* _Required work_: Return the listing below word for word, leaving out the pictures.

* _Material shown_:
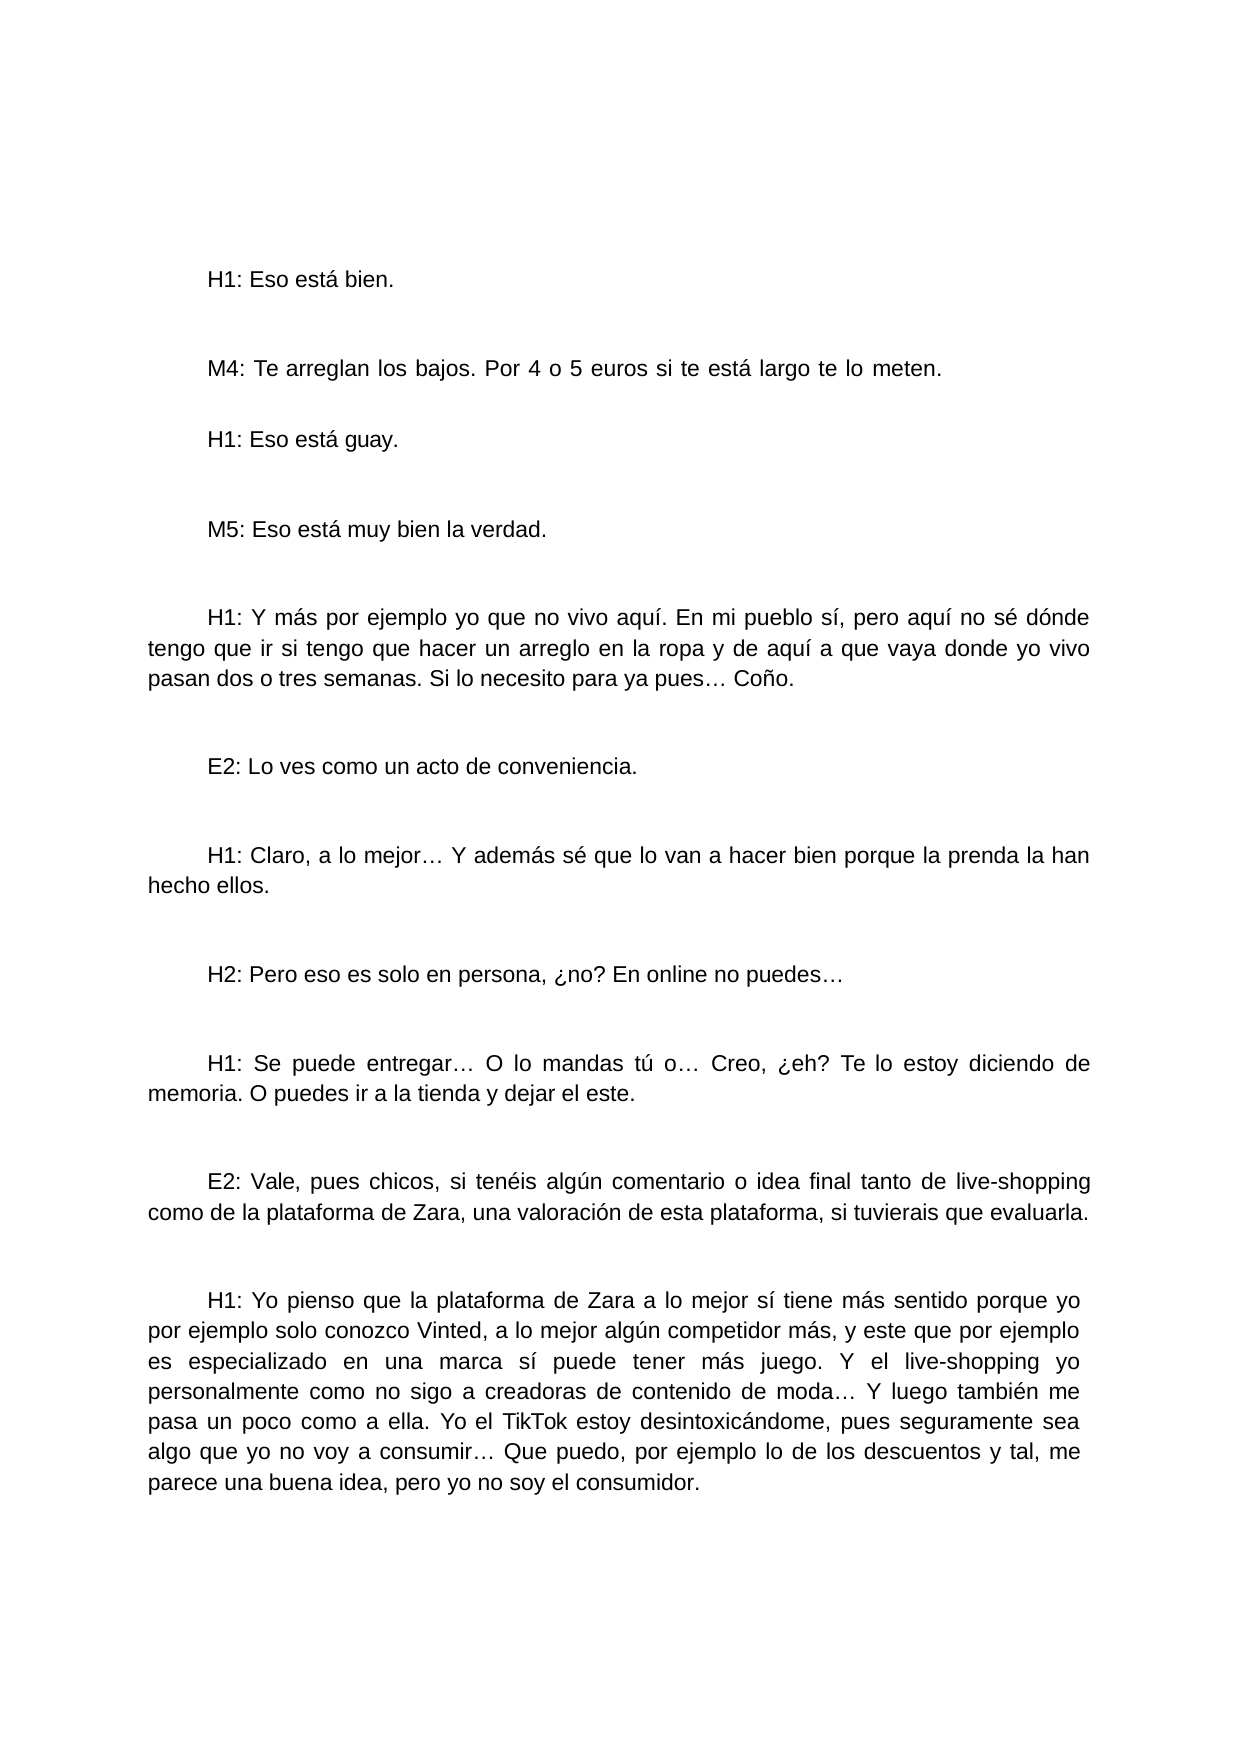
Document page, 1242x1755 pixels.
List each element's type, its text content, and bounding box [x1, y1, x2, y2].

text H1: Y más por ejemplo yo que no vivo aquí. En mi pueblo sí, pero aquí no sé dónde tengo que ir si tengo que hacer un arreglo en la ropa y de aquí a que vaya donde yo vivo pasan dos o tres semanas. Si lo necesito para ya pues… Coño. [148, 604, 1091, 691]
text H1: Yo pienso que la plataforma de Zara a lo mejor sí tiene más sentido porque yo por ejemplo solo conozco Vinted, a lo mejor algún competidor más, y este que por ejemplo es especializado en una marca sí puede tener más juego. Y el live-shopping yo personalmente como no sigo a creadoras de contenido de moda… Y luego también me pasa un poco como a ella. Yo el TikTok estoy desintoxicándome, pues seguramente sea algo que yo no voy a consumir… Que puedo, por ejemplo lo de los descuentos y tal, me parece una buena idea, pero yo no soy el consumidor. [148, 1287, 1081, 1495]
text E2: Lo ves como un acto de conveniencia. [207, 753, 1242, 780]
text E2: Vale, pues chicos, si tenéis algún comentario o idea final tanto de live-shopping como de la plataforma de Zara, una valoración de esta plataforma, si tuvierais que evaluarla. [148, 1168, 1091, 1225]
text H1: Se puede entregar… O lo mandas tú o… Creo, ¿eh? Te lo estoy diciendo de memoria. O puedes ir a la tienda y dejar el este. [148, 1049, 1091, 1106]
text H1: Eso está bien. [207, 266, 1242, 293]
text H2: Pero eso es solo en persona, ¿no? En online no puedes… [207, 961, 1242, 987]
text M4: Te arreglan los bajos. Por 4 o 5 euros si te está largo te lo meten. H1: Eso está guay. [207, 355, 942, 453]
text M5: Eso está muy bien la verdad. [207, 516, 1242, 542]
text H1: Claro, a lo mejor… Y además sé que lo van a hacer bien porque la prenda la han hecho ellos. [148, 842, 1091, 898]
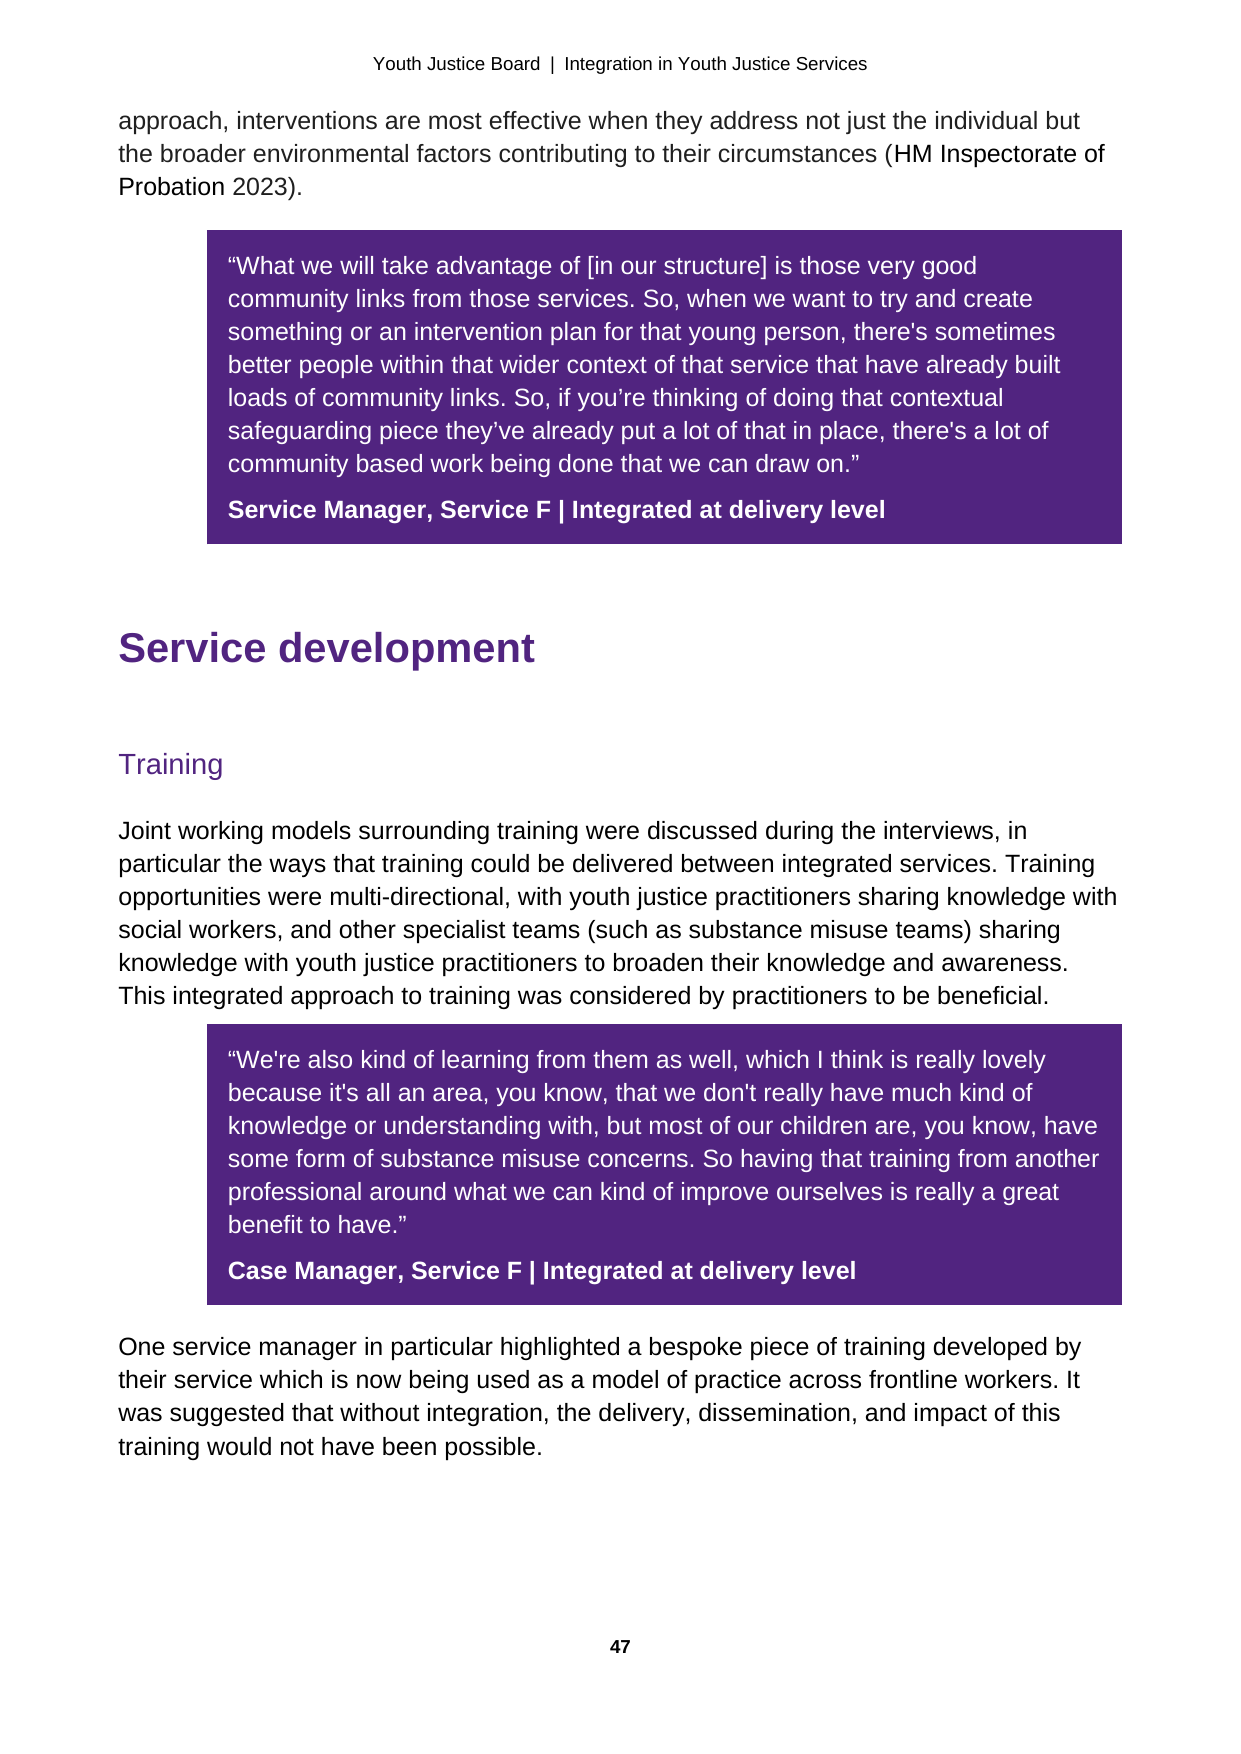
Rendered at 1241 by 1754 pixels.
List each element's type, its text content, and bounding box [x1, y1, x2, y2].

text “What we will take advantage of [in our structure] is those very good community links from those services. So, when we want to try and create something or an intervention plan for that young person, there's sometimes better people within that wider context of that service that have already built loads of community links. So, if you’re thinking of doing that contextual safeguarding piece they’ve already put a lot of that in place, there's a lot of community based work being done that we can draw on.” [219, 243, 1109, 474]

* _Output below_:
Document page, 1242x1755 pixels.
List each element's type, its text content, and bounding box [x1, y1, x2, y2].

text H1: Y más por ejemplo yo que no vivo aquí. En mi pueblo sí, pero aquí no sé dónde tengo que ir si tengo que hacer un arreglo en la ropa y de aquí a que vaya donde yo vivo pasan dos o tres semanas. Si lo necesito para ya pues… Coño. [148, 604, 1091, 691]
text H1: Yo pienso que la plataforma de Zara a lo mejor sí tiene más sentido porque yo por ejemplo solo conozco Vinted, a lo mejor algún competidor más, y este que por ejemplo es especializado en una marca sí puede tener más juego. Y el live-shopping yo personalmente como no sigo a creadoras de contenido de moda… Y luego también me pasa un poco como a ella. Yo el TikTok estoy desintoxicándome, pues seguramente sea algo que yo no voy a consumir… Que puedo, por ejemplo lo de los descuentos y tal, me parece una buena idea, pero yo no soy el consumidor. [148, 1287, 1081, 1495]
text E2: Lo ves como un acto de conveniencia. [207, 753, 1242, 780]
text E2: Vale, pues chicos, si tenéis algún comentario o idea final tanto de live-shopping como de la plataforma de Zara, una valoración de esta plataforma, si tuvierais que evaluarla. [148, 1168, 1091, 1225]
text H1: Se puede entregar… O lo mandas tú o… Creo, ¿eh? Te lo estoy diciendo de memoria. O puedes ir a la tienda y dejar el este. [148, 1049, 1091, 1106]
text H1: Eso está bien. [207, 266, 1242, 293]
text H2: Pero eso es solo en persona, ¿no? En online no puedes… [207, 961, 1242, 987]
text M4: Te arreglan los bajos. Por 4 o 5 euros si te está largo te lo meten. H1: Eso está guay. [207, 355, 942, 453]
text M5: Eso está muy bien la verdad. [207, 516, 1242, 542]
text H1: Claro, a lo mejor… Y además sé que lo van a hacer bien porque la prenda la han hecho ellos. [148, 842, 1091, 898]
Rendered at 1241 by 1754 pixels.
List each element's type, its text content, and bounding box [x1, y1, x2, y2].

text “What we will take advantage of [in our structure] is those very good community links from those services. So, when we want to try and create something or an intervention plan for that young person, there's sometimes better people within that wider context of that service that have already built loads of community links. So, if you’re thinking of doing that contextual safeguarding piece they’ve already put a lot of that in place, there's a lot of community based work being done that we can draw on.” [219, 243, 1109, 474]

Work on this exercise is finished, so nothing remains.